Bases: GSNodeEncoderInputLayer

The node encoder input layer with language model (LM) supported for all nodes in a heterogeneous graph.

This input layer treates node features in the same way as the GSNodeEncoderInputLayer. In addition, the input layer adds LM layer on nodes with textual features and generate LM embeddings using the LM model. The LM embeddings are then added as another type of node feature.

Parameters

g: DistGraph

The input DGL distributed graph

node_lm_configs: LM config

A list of language model configurations.

feat_sizedict of int or dict of list of ints

The original feat sizes of each node type in the format of {ntype: size}. If a node have multiple feature groups, it is in the format of {ntype: [size, size, …]}.

embed_sizeint

The output embedding size.

num_train: int

The number of nodes with textual features used for LM model fine-tuning in a mini-batch. Default: 0.

lm_infer_batch_size: int

Batch size used for computing text embeddings for static LM model. Default: 16.

activationcallable

The activation function. Default: None.

dropoutfloat

The dropout parameter. Default: 0.0.

use_node_embeddingsbool

Whether to use the node embeddings for individual nodes even when node features are available. Default: False.

use_fp16bool

Whether to use float16 to store the BERT embeddings. Default: True.

cached_embed_pathstr

The path where the generated LM embeddings are cached.

Examples:

from graphstorm import get_node_feat_size
from graphstorm.model import GSgnnNodeModel, GSLMNodeEncoderInputLayer
from graphstorm.dataloading import GSgnnData
np_data = GSgnnData(...)
model = GSgnnNodeModel(...)
feat_size = get_node_feat_size(np_data.g, "feat")
node_lm_configs = [
    {
        "lm_type": "bert",
        "model_name": "bert-base-uncased",
        "gradient_checkpoint": True,
        "node_types": ['ntype1', 'ntype2']
    }
]
lm_train_nodes=10

encoder = GSLMNodeEncoderInputLayer(
    g=np_data.g,
    node_lm_configs=node_lm_configs,
    feat_size=feat_size,
    embed_size=128,
    num_train=lm_train_nodes
)
model.set_node_input_encoder(encoder)
get_general_dense_parameters()

Get dense layers’ model parameters of this node encoder input layer.

Returns

params: list of Tensors

The dense layers’ model parameters of this node encoder input layer.

get_lm_dense_parameters()

Get the language model related parameters.

Returns

list of Tensors: the language model related parameters.

prepare(g)

Preparing input layer for training or inference.

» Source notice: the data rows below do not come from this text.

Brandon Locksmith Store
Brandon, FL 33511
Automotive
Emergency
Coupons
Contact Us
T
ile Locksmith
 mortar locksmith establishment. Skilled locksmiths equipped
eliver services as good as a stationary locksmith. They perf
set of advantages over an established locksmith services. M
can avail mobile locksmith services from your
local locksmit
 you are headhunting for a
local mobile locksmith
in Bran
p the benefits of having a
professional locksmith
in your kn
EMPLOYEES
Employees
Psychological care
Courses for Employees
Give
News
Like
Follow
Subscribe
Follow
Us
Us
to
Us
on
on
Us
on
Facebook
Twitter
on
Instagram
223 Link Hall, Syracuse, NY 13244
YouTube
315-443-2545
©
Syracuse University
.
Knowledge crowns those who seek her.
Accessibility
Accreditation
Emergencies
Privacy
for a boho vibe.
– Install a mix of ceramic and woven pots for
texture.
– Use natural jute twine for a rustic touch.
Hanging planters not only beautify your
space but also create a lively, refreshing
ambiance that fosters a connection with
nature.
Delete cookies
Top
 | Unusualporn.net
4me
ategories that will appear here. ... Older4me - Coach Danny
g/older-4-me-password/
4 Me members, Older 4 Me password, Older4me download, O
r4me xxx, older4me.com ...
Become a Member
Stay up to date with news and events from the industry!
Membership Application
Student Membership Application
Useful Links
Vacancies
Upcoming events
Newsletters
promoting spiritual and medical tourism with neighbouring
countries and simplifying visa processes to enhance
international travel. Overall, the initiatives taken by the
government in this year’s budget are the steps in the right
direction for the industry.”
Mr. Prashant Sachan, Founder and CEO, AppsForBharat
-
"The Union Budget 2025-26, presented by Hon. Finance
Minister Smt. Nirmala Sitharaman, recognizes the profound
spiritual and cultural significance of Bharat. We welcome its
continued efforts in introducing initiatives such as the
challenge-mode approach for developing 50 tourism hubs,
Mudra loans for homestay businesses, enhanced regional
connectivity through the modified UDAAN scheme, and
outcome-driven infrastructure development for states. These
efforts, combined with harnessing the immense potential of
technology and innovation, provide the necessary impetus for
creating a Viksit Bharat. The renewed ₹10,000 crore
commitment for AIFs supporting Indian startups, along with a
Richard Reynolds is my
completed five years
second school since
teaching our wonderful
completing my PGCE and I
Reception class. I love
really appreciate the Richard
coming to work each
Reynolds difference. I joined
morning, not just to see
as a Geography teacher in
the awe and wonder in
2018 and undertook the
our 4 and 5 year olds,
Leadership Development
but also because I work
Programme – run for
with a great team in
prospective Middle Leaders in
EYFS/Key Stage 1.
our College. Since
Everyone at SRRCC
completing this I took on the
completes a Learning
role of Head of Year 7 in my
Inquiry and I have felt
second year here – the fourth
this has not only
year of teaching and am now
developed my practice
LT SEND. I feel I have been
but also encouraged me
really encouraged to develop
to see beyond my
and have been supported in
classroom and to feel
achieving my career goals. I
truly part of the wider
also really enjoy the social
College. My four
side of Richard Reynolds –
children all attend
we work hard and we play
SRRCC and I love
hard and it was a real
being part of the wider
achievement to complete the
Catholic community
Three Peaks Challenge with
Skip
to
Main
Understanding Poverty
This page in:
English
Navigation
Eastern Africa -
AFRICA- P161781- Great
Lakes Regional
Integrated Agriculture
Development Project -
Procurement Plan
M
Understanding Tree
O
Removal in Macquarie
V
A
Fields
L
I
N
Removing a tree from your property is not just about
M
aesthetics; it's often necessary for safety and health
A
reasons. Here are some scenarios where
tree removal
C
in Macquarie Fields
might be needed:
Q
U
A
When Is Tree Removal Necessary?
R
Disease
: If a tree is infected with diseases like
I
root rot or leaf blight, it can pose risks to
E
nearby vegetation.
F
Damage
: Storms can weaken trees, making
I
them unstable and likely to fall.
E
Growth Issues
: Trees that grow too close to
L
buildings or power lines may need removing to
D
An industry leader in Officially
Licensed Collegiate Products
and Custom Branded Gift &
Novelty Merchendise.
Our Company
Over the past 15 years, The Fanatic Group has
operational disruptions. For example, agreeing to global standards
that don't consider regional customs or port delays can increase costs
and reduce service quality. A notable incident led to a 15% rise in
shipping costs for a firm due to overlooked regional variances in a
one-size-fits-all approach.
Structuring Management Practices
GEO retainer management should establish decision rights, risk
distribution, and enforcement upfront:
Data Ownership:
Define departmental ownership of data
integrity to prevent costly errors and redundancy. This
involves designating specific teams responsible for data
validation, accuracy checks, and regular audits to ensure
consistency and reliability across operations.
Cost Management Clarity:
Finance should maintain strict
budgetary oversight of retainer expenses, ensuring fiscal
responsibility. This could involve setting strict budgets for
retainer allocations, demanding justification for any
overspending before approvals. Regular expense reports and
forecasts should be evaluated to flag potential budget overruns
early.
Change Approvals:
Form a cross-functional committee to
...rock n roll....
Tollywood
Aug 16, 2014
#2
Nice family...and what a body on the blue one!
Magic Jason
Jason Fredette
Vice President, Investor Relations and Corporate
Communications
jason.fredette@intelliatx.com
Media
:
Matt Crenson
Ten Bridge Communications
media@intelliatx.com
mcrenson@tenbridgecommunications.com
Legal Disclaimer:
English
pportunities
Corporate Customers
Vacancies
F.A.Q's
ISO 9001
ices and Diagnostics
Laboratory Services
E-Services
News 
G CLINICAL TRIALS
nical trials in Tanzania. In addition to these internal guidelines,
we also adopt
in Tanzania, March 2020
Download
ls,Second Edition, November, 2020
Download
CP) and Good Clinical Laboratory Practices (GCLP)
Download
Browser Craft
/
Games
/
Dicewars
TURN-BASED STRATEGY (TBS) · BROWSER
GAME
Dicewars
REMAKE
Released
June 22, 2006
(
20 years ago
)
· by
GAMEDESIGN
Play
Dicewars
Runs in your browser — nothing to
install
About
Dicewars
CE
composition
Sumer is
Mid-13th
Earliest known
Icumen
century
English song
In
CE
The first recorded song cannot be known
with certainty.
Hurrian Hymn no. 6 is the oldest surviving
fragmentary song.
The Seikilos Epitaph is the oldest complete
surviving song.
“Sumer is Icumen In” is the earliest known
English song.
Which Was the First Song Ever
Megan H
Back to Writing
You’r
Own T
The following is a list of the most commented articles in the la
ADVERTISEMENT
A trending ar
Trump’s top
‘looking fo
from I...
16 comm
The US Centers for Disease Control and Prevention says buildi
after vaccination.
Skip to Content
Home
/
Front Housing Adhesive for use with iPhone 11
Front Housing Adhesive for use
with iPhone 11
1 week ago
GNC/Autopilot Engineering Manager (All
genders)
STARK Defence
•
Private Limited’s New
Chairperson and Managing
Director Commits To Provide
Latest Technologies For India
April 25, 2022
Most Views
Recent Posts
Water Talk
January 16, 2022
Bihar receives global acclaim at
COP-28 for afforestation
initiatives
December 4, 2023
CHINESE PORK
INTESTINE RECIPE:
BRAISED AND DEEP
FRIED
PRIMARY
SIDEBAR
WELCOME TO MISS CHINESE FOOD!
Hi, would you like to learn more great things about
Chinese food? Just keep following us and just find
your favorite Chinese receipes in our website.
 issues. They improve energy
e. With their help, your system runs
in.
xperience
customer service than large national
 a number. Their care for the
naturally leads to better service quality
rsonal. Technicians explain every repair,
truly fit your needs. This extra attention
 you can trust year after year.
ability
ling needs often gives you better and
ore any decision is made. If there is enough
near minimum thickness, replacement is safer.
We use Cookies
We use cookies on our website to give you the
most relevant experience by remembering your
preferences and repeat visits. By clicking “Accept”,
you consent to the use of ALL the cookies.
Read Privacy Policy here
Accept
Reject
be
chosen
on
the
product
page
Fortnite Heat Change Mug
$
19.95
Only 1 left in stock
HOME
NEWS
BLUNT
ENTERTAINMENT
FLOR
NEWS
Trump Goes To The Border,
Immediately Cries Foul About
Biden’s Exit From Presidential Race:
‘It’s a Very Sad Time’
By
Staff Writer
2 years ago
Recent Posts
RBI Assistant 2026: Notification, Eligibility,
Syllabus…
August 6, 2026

If the number of nodes for LM model fine-tuning is zero, freeze this layer.

freeze(_)

Generate LM cache.

The LM cache is used in the following cases:

  1. No need to fine-tune LMs, i.e., num_train == 0. In this case, only generate LM cache once before model training.

  2. GNN warm up when lm_freeze_epochs > 0 (controlled by trainer). Generate the emb_cache before model training. In the first lm_freeze_epochs epochs, the number of nodes with text features for LM fine-tuning will be set to 0, and the LM cache will not be refreshed.

  3. if num_train > 0, no emb_cache is used unless Case 2.

unfreeze()

Disable LM caching.

If num_train > 0, and not use LM cache, clear existing LM cache.

require_cache_embed()

Ask to cache the embeddings for inference.

Returns

bool : return True to cache the embeddings for inference.

forward(input_feats, input_nodes)

Input layer forward computation.

The forward function computes the LM embeddings and combine them with the input node features for further projection.

Parameters

input_feats: dict of Tensor

The input features in the format of {ntype: feats}.

input_nodes: dict of Tensor

The input node indexes in the format of {ntype: indexes}.

Returns

a dict of Tensor: The projected node embeddings in the format of {ntype: emb}.